Rather than chronicling an exhaustive survey of photographic love, Baker wanted to gather large bodies of work that dealt with the subject in nuanced ways. “Putting them all together, I think there are nice echoes between the series,” says Baker. “The idea was to be diverse, to show what photography can do with the subject of love.”
Throughout the curatorial process, Baker maintained the recurring idea of the mixtape. “Perhaps the reason Love Songs constantly brings this tradition to mind is the sense of being immersed in the emotional landscapes of people we know (people we love) through the words, ideas and emotions of people we do not,” he writes in the exhibition catalogue.

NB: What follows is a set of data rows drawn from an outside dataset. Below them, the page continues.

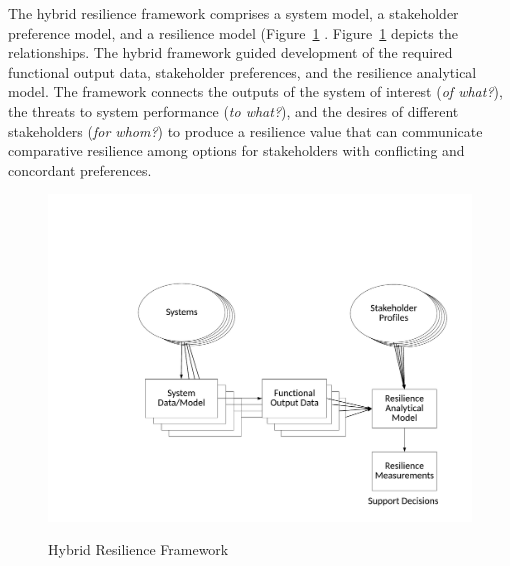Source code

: \documentclass[preprint,12pt]{elsarticle}
\begin{document}
The hybrid resilience framework
comprises a system model, a stakeholder preference model, and a resilience
model (Figure~\ref{f:ClassIIIRes} \citet{Emanuel2018,Shanthikumar1983}. Figure~\ref{f:ClassIIIRes} depicts the
relationships. The hybrid framework guided
development of the required functional output data, stakeholder
preferences, and the resilience analytical model. The framework connects  the
outputs of the system of interest (\emph{of what?}), the threats to system
performance (\emph{to what?}),
and the desires of different stakeholders (\emph{for whom?}) to produce a resilience
value that can communicate comparative resilience among options for
 stakeholders with conflicting and concordant preferences.

\begin{figure}
\begin{center}
\includegraphics[width=5in]{ClassIIIRes}
\end{center}
\renewcommand{\baselinestretch}{1}
\small\normalsize
\begin{quote}
\caption{Hybrid Resilience Framework}
\label{f:ClassIIIRes}
\end{quote}
\end{figure}
\end{document}
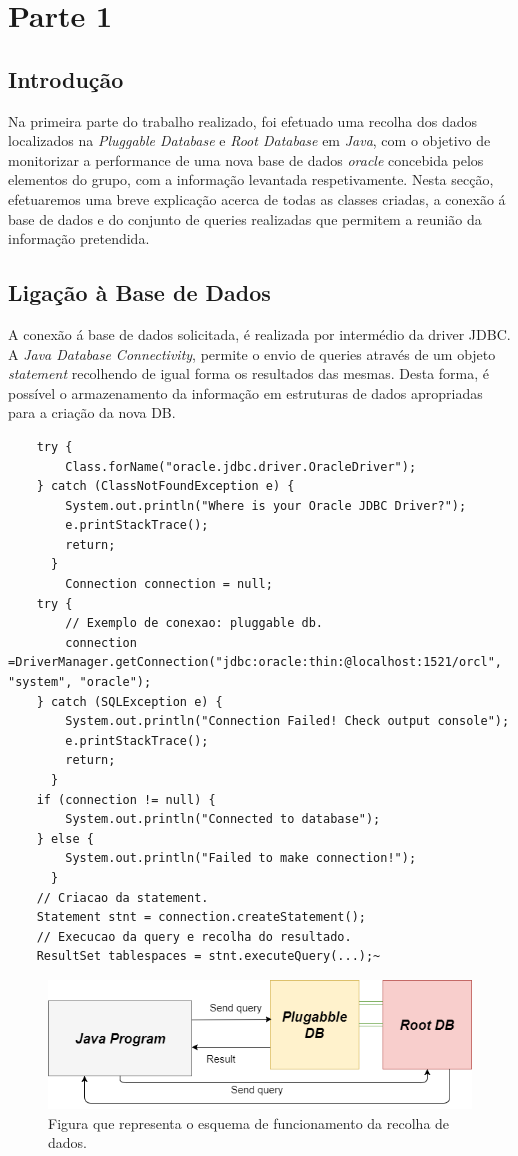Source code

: \section*{Parte 1}\label{sec:parte1}
\subsection*{Introdução}
Na primeira parte do trabalho realizado, foi efetuado uma recolha dos dados localizados na \textit{Pluggable Database} e \textit{Root Database} em \textit{Java}, com o objetivo de monitorizar a performance de uma nova base de dados \textit{oracle} concebida pelos elementos do grupo, com a informação levantada respetivamente. Nesta secção, efetuaremos uma breve explicação acerca de todas as classes criadas, a conexão á base de dados e do conjunto de queries realizadas que permitem a reunião da informação pretendida.

\subsection*{Ligação à Base de Dados}
A conexão á base de dados solicitada, é realizada por intermédio da driver JDBC. A \textit{Java Database Connectivity}, permite o envio de queries através de um objeto \textit{statement} recolhendo de igual forma os resultados das mesmas. Desta forma, é possível o armazenamento da informação em estruturas de dados apropriadas para a criação da nova DB.
\begin{lstlisting}
    try {
        Class.forName("oracle.jdbc.driver.OracleDriver");
    } catch (ClassNotFoundException e) {
        System.out.println("Where is your Oracle JDBC Driver?");
        e.printStackTrace();
        return;
      }
        Connection connection = null;
    try {
        // Exemplo de conexao: pluggable db.
        connection =DriverManager.getConnection("jdbc:oracle:thin:@localhost:1521/orcl", "system", "oracle");
    } catch (SQLException e) {
        System.out.println("Connection Failed! Check output console");
        e.printStackTrace();
        return;
      }
    if (connection != null) {
        System.out.println("Connected to database");
    } else {
        System.out.println("Failed to make connection!");
      }
    // Criacao da statement.
    Statement stnt = connection.createStatement();
    // Execucao da query e recolha do resultado.
    ResultSet tablespaces = stnt.executeQuery(...);~

\end{lstlisting}
\vspace{5mm}
\begin{figure}[h!]
 \includegraphics[width=\linewidth]{tex/figs/esquema.png}
    \caption{Figura que representa o esquema de funcionamento da recolha de dados.} 
    \label{fig:esquema1}
\end{figure}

Baker asserts that these sentimental gifts – an “intimate ‘curatorial’ work” – allow us to communicate our feelings through an “appropriated poetry”. As a photographic compilation, what does Love Songs communicate to its viewers? “It’s not a very academic show,” Baker reflects. “It’s got some academic propositions about objectivity and the camera, but really, the idea is that everyone can identify with it.” After all, love is one of the few subjects that transcends time and geography – a universal experience that allows us to connect with stories that can feel far away.
Love Songs is on show the Maison Européenne de la Photographie, Paris, from 30 March until 21 August 2022.